• Records for the task:

---

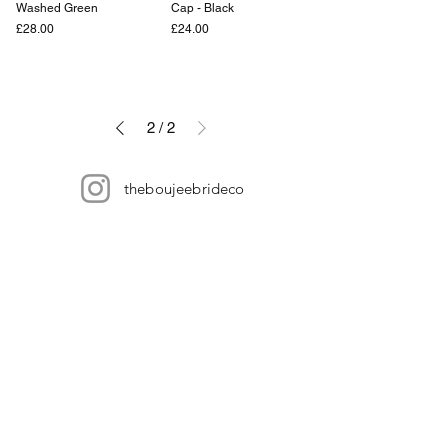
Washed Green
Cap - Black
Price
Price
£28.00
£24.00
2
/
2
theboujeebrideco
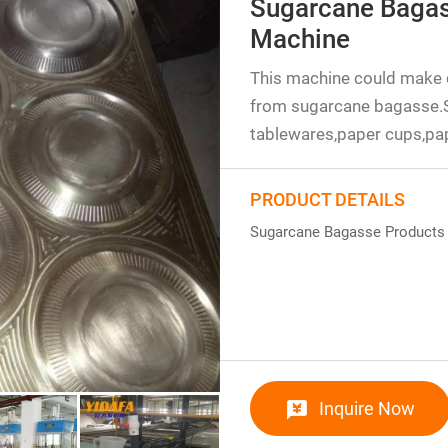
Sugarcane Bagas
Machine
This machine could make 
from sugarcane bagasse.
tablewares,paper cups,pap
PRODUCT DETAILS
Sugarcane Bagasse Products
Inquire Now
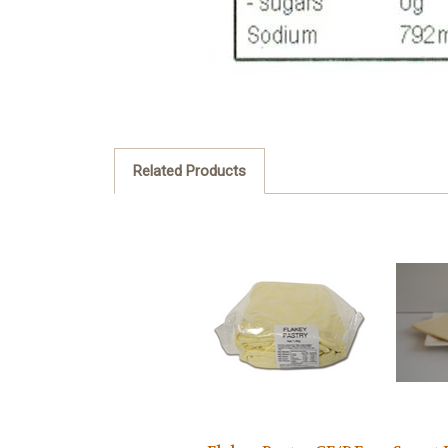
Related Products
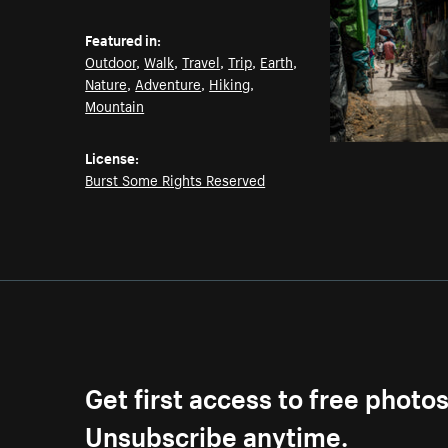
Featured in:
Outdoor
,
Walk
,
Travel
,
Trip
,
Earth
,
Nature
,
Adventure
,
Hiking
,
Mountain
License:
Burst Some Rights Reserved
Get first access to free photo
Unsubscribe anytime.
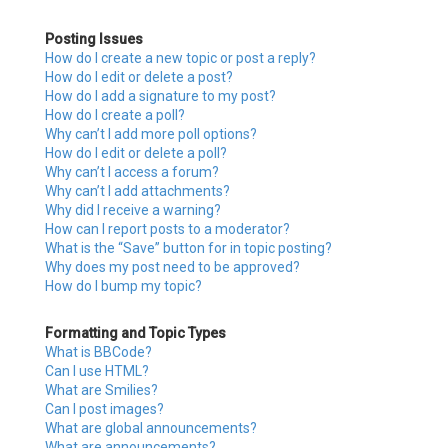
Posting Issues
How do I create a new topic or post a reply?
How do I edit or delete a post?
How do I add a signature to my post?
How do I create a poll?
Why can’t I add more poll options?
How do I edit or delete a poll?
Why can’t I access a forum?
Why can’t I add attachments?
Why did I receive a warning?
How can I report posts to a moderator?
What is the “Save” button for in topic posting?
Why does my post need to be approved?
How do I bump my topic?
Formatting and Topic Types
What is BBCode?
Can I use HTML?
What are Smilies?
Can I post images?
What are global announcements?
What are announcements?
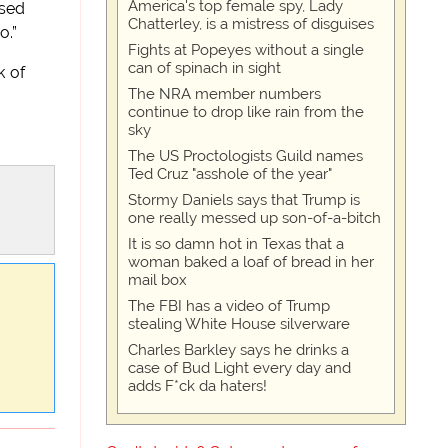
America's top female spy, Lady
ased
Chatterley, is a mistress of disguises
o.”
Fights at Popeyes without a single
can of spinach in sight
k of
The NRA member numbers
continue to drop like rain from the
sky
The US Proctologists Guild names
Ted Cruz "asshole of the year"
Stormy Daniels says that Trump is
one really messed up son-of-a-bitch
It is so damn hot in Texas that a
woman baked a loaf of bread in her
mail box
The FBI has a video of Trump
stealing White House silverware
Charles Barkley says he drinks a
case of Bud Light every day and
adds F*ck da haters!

---

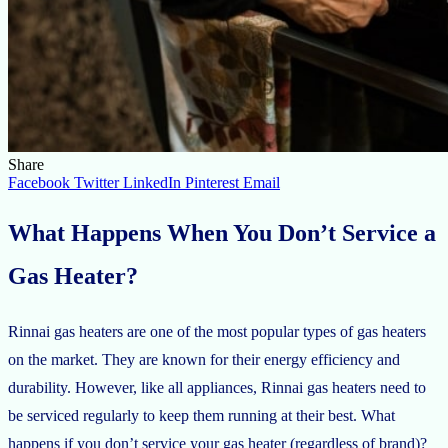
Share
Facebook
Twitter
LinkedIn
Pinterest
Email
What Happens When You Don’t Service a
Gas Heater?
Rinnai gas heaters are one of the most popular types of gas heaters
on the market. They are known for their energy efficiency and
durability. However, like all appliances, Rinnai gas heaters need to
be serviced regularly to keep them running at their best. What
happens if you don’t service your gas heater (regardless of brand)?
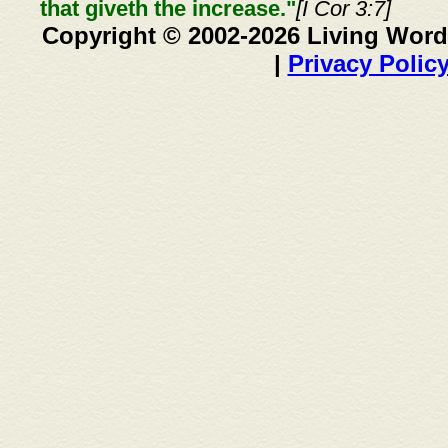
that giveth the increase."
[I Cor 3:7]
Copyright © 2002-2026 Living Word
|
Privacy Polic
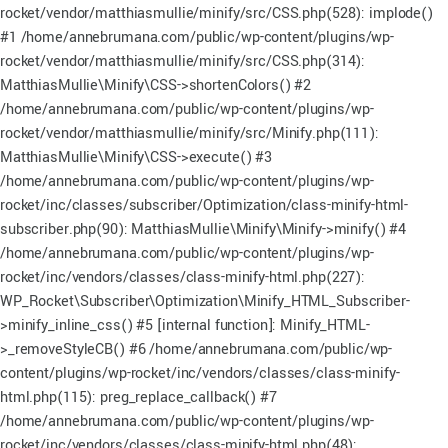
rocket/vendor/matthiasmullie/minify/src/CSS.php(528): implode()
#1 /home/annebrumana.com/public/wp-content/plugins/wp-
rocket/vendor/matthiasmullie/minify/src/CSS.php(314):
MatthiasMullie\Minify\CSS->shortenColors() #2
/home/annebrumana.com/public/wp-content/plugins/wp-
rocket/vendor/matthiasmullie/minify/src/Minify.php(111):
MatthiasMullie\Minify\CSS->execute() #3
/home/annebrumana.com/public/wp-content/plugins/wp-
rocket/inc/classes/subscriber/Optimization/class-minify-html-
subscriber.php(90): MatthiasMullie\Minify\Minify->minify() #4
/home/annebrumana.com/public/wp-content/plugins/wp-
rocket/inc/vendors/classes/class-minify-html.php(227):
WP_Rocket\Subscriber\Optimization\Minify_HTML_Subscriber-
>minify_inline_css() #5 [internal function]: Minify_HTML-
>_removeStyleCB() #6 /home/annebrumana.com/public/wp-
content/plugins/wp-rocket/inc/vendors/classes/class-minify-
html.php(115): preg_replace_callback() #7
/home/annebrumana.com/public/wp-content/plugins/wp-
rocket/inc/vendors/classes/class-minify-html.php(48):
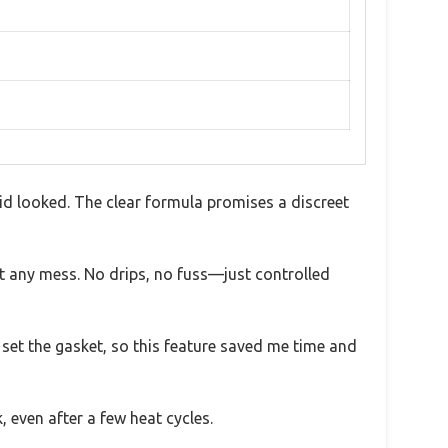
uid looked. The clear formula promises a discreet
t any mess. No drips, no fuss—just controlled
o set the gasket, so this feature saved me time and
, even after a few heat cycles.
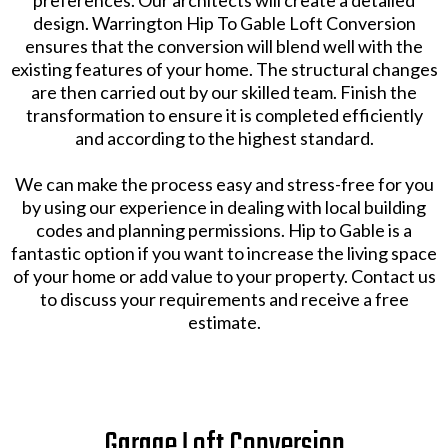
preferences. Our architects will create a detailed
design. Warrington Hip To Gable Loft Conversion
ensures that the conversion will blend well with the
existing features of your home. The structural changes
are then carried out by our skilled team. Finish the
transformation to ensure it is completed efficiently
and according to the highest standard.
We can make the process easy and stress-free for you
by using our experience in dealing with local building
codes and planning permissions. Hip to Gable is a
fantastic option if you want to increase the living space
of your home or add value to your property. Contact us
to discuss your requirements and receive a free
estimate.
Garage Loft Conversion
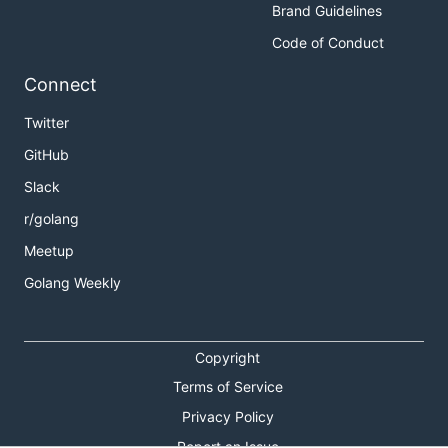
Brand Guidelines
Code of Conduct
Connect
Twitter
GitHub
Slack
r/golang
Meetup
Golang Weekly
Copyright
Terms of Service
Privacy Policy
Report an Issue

---

Which rows above contain the word "will", with case counting? Report each of those rows in full.

preferences. Our architects will create a detailed
ensures that the conversion will blend well with the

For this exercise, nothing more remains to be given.